American historian and writer

Jenny Davidson (born 1971) is an American historian and writer who writes about 18th-century literature, etiquette and culture. She is currently a professor of English and Comparative Literature at Columbia University. She was a Guggenheim Fellow during 2005-2006 and was named a visiting scholar to The American Academy of Arts and Sciences that same year. Davidson was awarded the Mark Van Doren Award in 2010 for her commitment to undergraduate instruction.

==Biography==
An alumna of Radcliffe College, Davidson completed her Ph.D. at Yale University in 1999. Her dissertation Hypocrisy and the Politics of Politeness was published by Cambridge University Press in 2004. Her analysis of 18th century literature and history, particularly the language that authors of the period used to describe social interactions posits that "politeness and manners served hypocritical aims, principally the subjugation of servants and women" Her second non-fiction publication Breeding: A Partial History of the Eighteenth Century continues this exploration of Age of Enlightenment authors along with people who have subsequently critiqued their work. Her research explores John Locke's and Jean-Jacques Rousseau's assertions about the nature of humanity, and looks at novelist Daniel Defoe and the implications of his decisions concerning portraying a man in isolation. Her research reveals "a fresh perspective on a world that was struggling between the belief that a person's birth determined his place in the world and one where virtually anyone could be transformed through education" using literature of the time as a lens through which to examine societal mores concerning inborn as well as cultivated talents. Reading Style: A Life In Sentences (2014) concentrates on the sentence as a unit of literary meaning.

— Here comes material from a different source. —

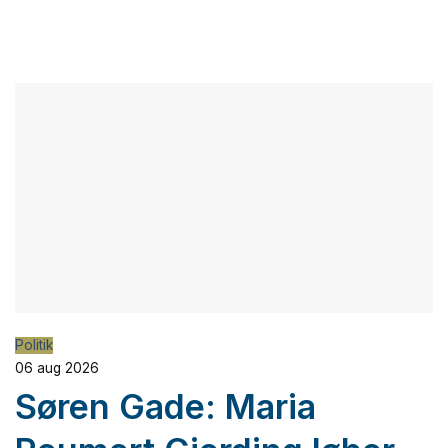
Politik
06 aug 2026
Søren Gade: Maria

Davidson has written several novels. Her first novel Heredity addresses similar themes of etiquette and culture that show up in her later research. The novel contains within it a fictional 18th-century manuscript which The New York Times Book Review said "comments cleverly on the novel's recasting of the classic coming-of-age motif as a struggle between warring impulses of self-perpetuation and self-annihilation." Heredity was chosen as a Gear 100 Buzz Pick of 2003 by Gear magazine.

==Bibliography==

===Non-fiction===
- Davidson, Jenny (2007). "Hypocrisy and the politics of politeness : manners and morals from Locke to Austen"
- Davidson, Jenny (2008). "Breeding : a partial history of the Eighteenth Century"
- Davidson, Jenny (2014). "Reading style : a life in sentences"
- Davidson, Jenny (2017). "Reading Jane Austen"

===Novels===
- Davidson, Jenny (2003). "Heredity"
- Davidson, Jenny (2008). "The explosionist"
- Davidson, Jenny (2010). "Invisible things"
- Davidson, Jenny (2010). "The magic circle"

===Critical studies and reviews of Davidson's work===
- Spinrad, Norman (2013). "Genre versus literature" Review of The magic circle.